Records drawn from a dataset:
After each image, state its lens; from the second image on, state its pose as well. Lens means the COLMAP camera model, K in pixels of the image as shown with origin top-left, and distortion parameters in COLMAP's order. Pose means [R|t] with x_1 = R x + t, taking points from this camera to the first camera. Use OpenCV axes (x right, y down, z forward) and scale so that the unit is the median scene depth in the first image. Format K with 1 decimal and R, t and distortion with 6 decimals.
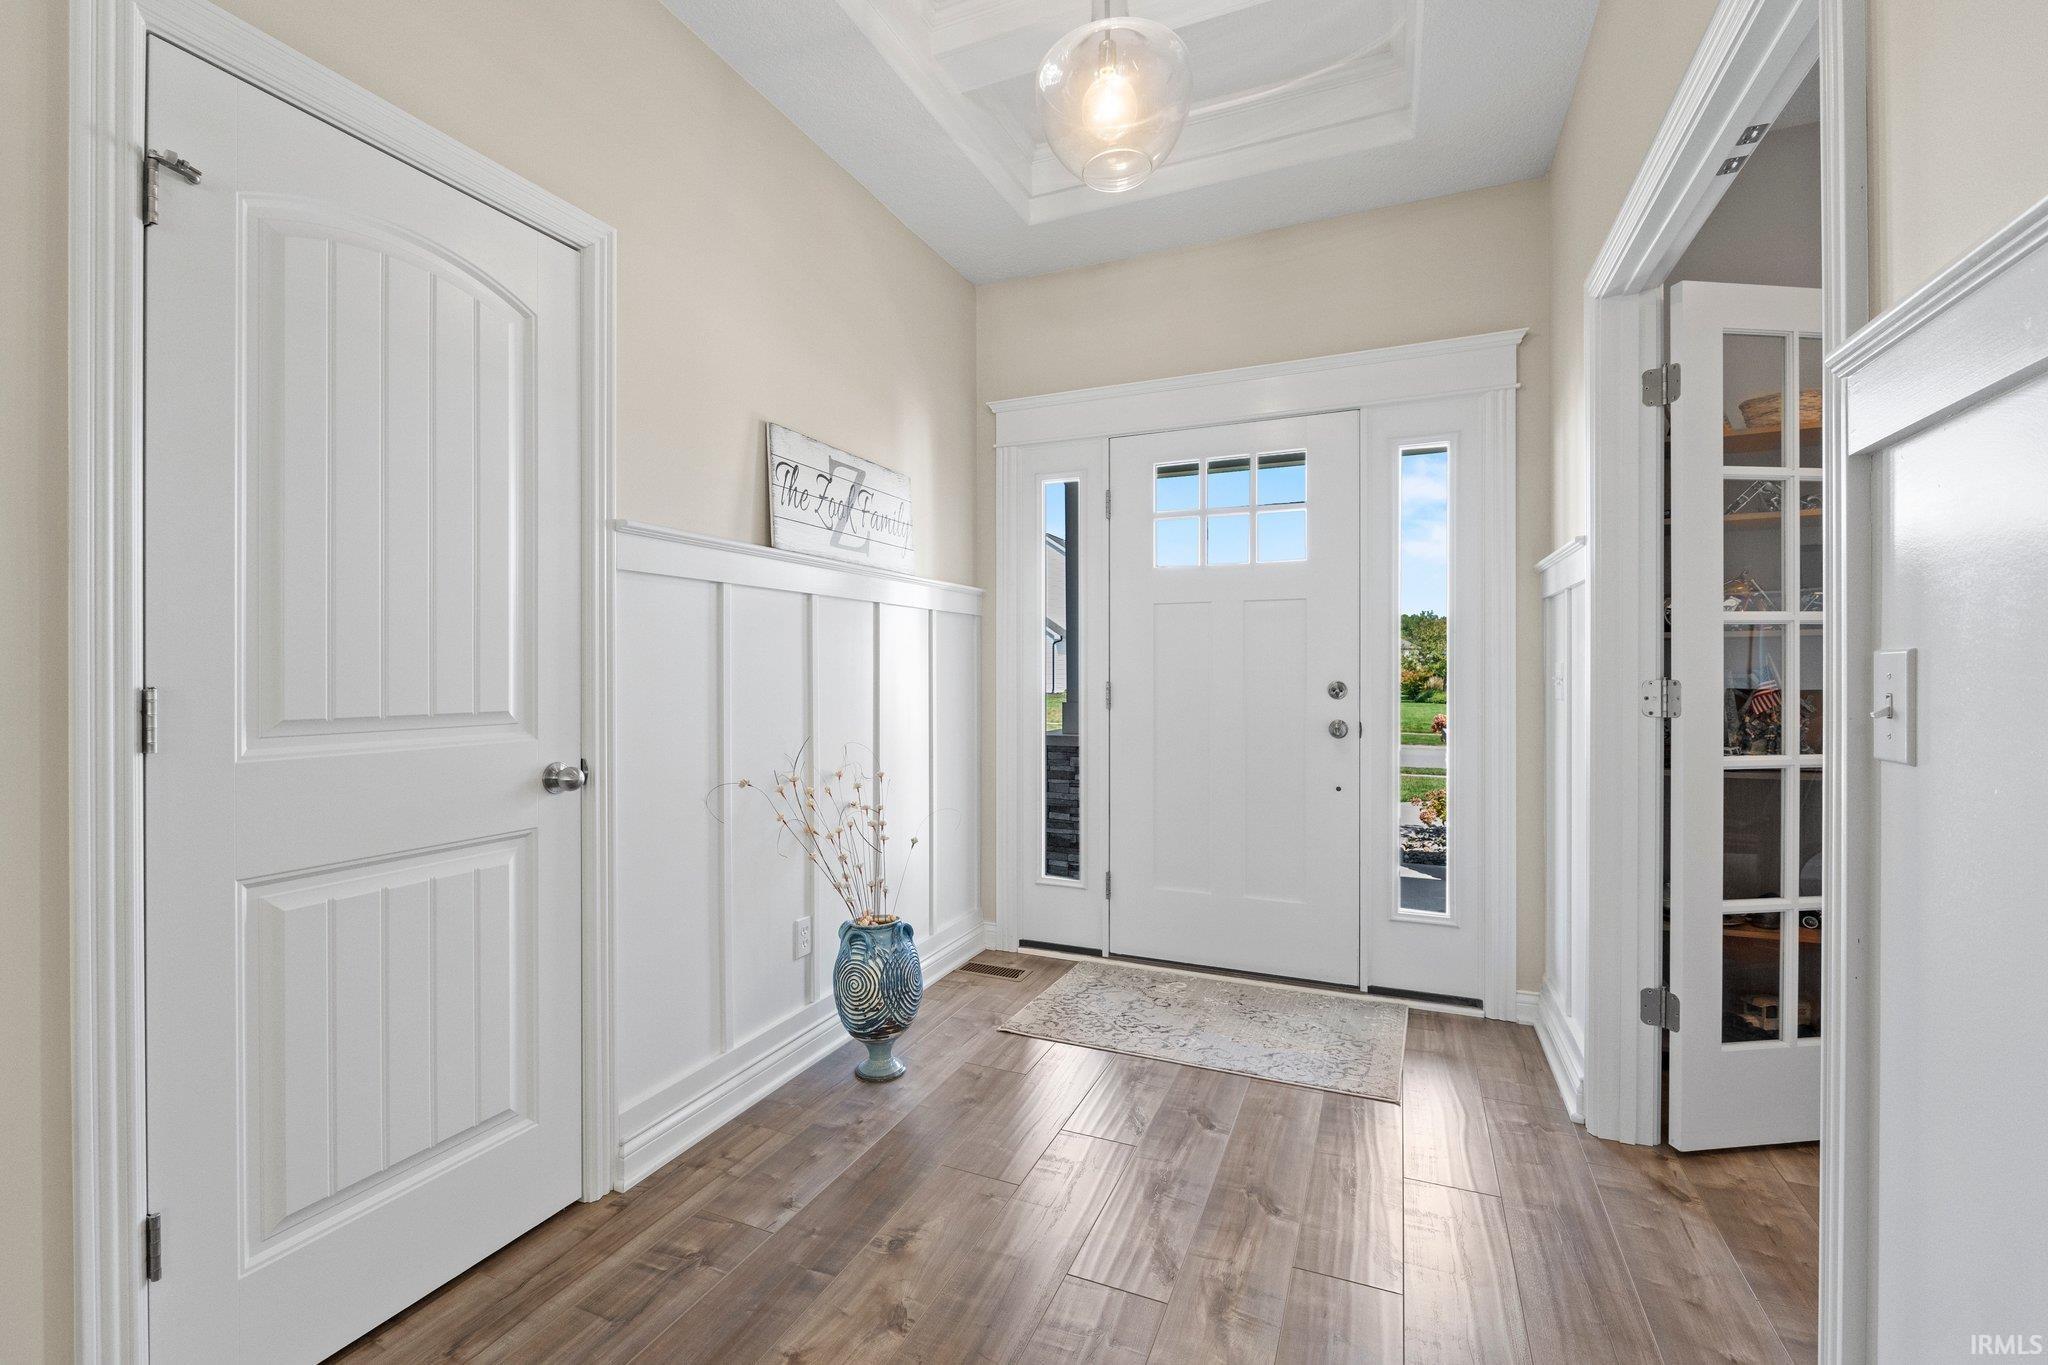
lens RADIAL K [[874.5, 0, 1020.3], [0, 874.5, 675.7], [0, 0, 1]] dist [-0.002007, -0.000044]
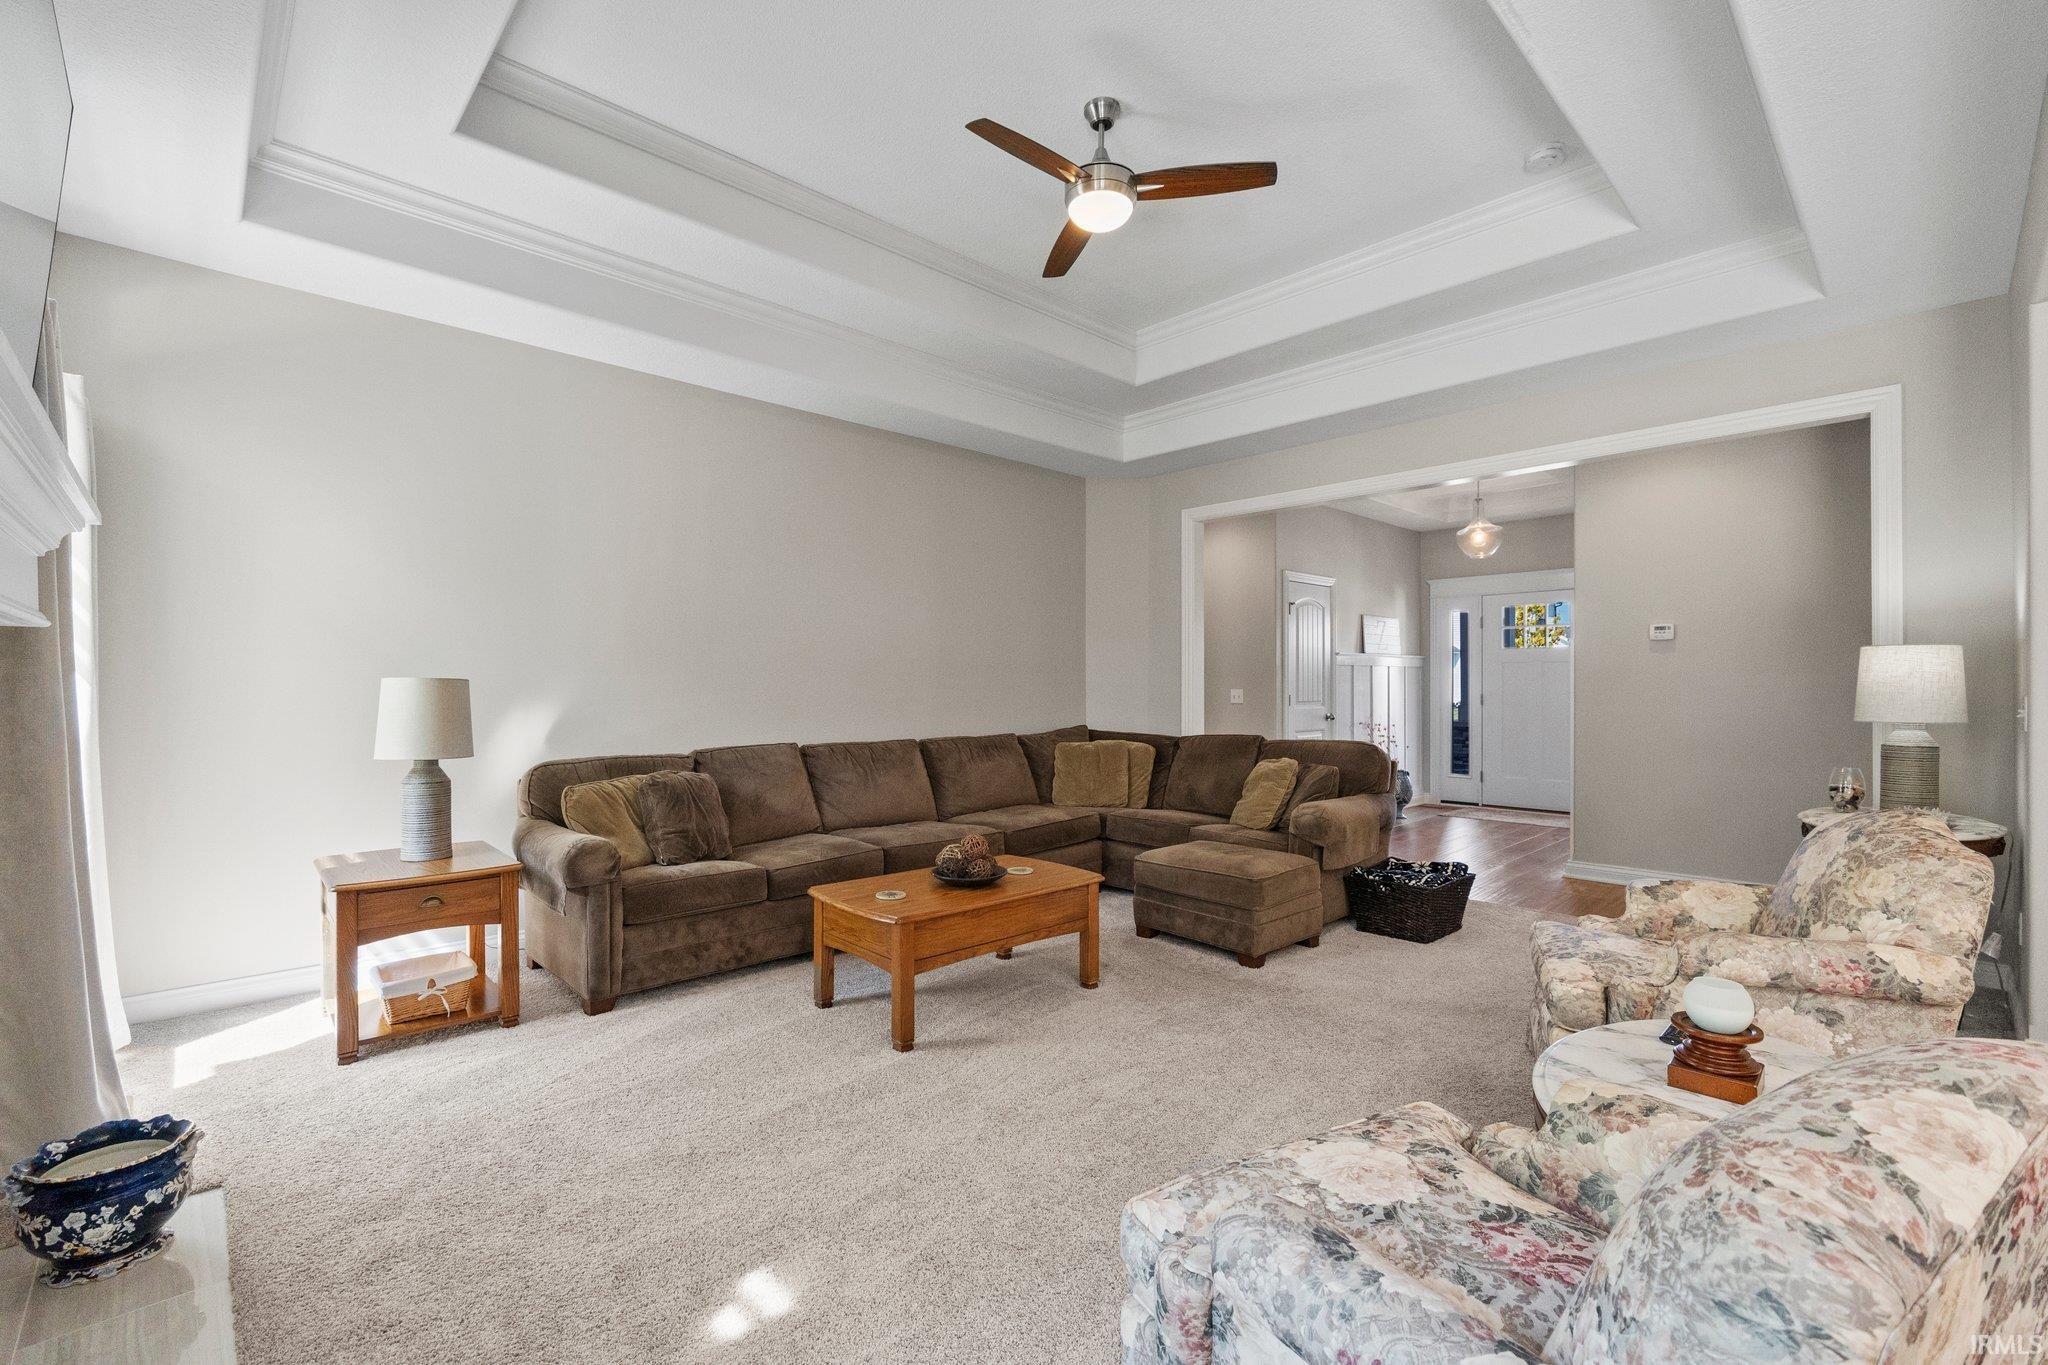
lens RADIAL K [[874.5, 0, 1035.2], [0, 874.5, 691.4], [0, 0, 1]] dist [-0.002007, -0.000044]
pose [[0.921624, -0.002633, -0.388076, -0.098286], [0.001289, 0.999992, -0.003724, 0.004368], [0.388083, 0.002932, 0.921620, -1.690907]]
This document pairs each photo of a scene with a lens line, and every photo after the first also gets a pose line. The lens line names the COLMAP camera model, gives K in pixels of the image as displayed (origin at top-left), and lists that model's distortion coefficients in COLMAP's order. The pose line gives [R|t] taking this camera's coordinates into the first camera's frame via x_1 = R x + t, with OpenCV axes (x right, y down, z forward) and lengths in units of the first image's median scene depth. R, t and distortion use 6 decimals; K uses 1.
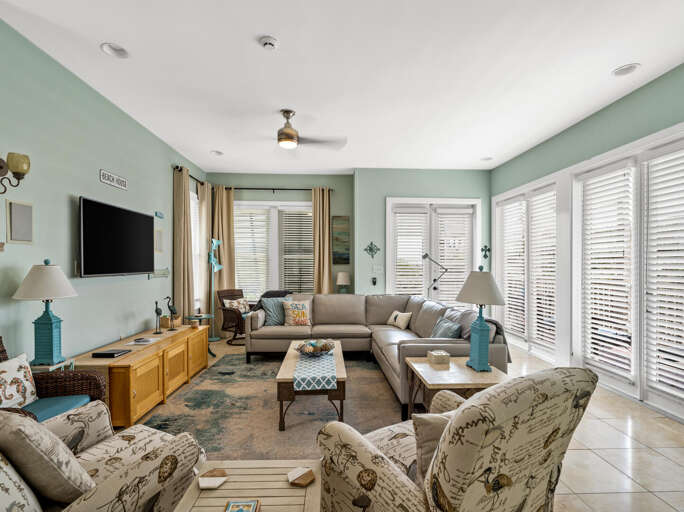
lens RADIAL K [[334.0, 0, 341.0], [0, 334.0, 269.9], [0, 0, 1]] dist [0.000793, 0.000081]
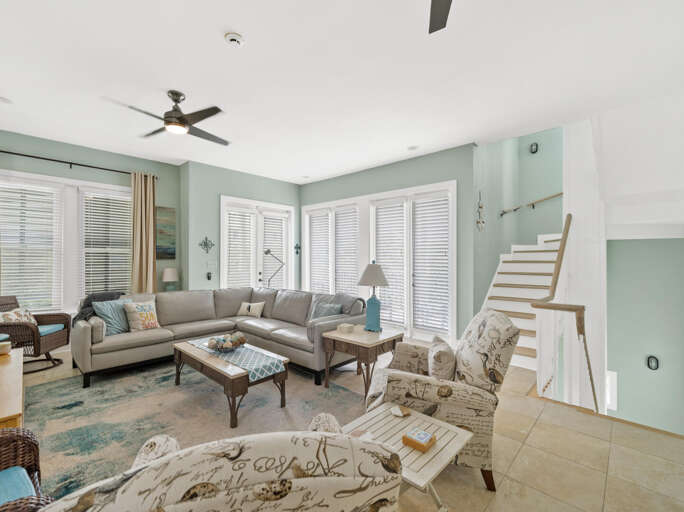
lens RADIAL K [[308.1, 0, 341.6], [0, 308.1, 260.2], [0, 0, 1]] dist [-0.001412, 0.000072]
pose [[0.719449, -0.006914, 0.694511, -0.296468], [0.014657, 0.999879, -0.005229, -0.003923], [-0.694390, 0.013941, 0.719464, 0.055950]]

- **PROBLEM DESCRIPTION**
Leave the pictures out and print the records above exactly as they stand.

- **ANSWER TO THE PROBLEM**
After each image, state its lens; from the second image on, state its pose as well. Lens means the COLMAP camera model, K in pixels of the image as shown with origin top-left, and distortion parameters in COLMAP's order. Pose means [R|t] with x_1 = R x + t, taking points from this camera to the first camera. Use OpenCV axes (x right, y down, z forward) and scale so that the unit is the median scene depth in the first image. Format K with 1 decimal and R, t and distortion with 6 decimals.
lens RADIAL K [[874.5, 0, 1020.3], [0, 874.5, 675.7], [0, 0, 1]] dist [-0.002007, -0.000044]
lens RADIAL K [[874.5, 0, 1035.2], [0, 874.5, 691.4], [0, 0, 1]] dist [-0.002007, -0.000044]
pose [[0.921624, -0.002633, -0.388076, -0.098286], [0.001289, 0.999992, -0.003724, 0.004368], [0.388083, 0.002932, 0.921620, -1.690907]]
This document pairs each photo of a scene with a lens line, and every photo after the first also gets a pose line. The lens line names the COLMAP camera model, gives K in pixels of the image as displayed (origin at top-left), and lists that model's distortion coefficients in COLMAP's order. The pose line gives [R|t] taking this camera's coordinates into the first camera's frame via x_1 = R x + t, with OpenCV axes (x right, y down, z forward) and lengths in units of the first image's median scene depth. R, t and distortion use 6 decimals; K uses 1.
lens RADIAL K [[334.0, 0, 341.0], [0, 334.0, 269.9], [0, 0, 1]] dist [0.000793, 0.000081]
lens RADIAL K [[308.1, 0, 341.6], [0, 308.1, 260.2], [0, 0, 1]] dist [-0.001412, 0.000072]
pose [[0.719449, -0.006914, 0.694511, -0.296468], [0.014657, 0.999879, -0.005229, -0.003923], [-0.694390, 0.013941, 0.719464, 0.055950]]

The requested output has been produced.